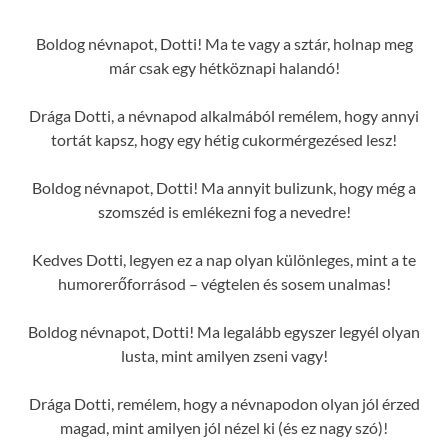
Boldog névnapot, Dotti! Ma te vagy a sztár, holnap meg
már csak egy hétköznapi halandó!
Drága Dotti, a névnapod alkalmából remélem, hogy annyi
tortát kapsz, hogy egy hétig cukormérgezésed lesz!
Boldog névnapot, Dotti! Ma annyit bulizunk, hogy még a
szomszéd is emlékezni fog a nevedre!
Kedves Dotti, legyen ez a nap olyan különleges, mint a te
humorerőforrásod – végtelen és sosem unalmas!
Boldog névnapot, Dotti! Ma legalább egyszer legyél olyan
lusta, mint amilyen zseni vagy!
Drága Dotti, remélem, hogy a névnapodon olyan jól érzed
magad, mint amilyen jól nézel ki (és ez nagy szó)!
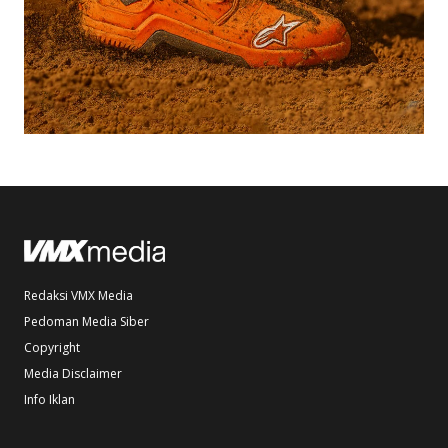
Redaksi VMX Media
Pedoman Media Siber
Copyright
Media Disclaimer
Info Iklan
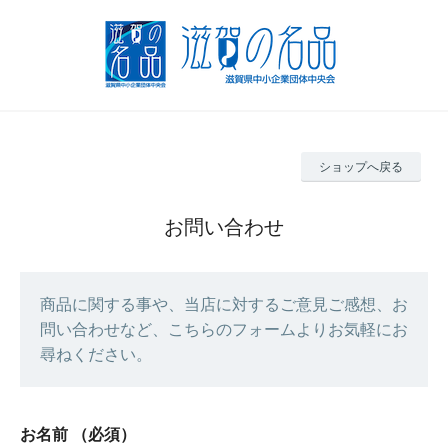
ショップへ戻る
お問い合わせ
商品に関する事や、当店に対するご意見ご感想、お
問い合わせなど、こちらのフォームよりお気軽にお
尋ねください。
お名前
（必須）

————

Work task
Update the entries above by replacing "Dotti" with "Anna" wherever it appears, and leave all other text unchanged. Omit the pictures from your answer.

Task output
Boldog névnapot, Anna! Ma te vagy a sztár, holnap meg
már csak egy hétköznapi halandó!
Drága Anna, a névnapod alkalmából remélem, hogy annyi
tortát kapsz, hogy egy hétig cukormérgezésed lesz!
Boldog névnapot, Anna! Ma annyit bulizunk, hogy még a
szomszéd is emlékezni fog a nevedre!
Kedves Anna, legyen ez a nap olyan különleges, mint a te
humorerőforrásod – végtelen és sosem unalmas!
Boldog névnapot, Anna! Ma legalább egyszer legyél olyan
lusta, mint amilyen zseni vagy!
Drága Anna, remélem, hogy a névnapodon olyan jól érzed
magad, mint amilyen jól nézel ki (és ez nagy szó)!
Redaksi VMX Media
Pedoman Media Siber
Copyright
Media Disclaimer
Info Iklan
ショップへ戻る
お問い合わせ
商品に関する事や、当店に対するご意見ご感想、お
問い合わせなど、こちらのフォームよりお気軽にお
尋ねください。
お名前
（必須）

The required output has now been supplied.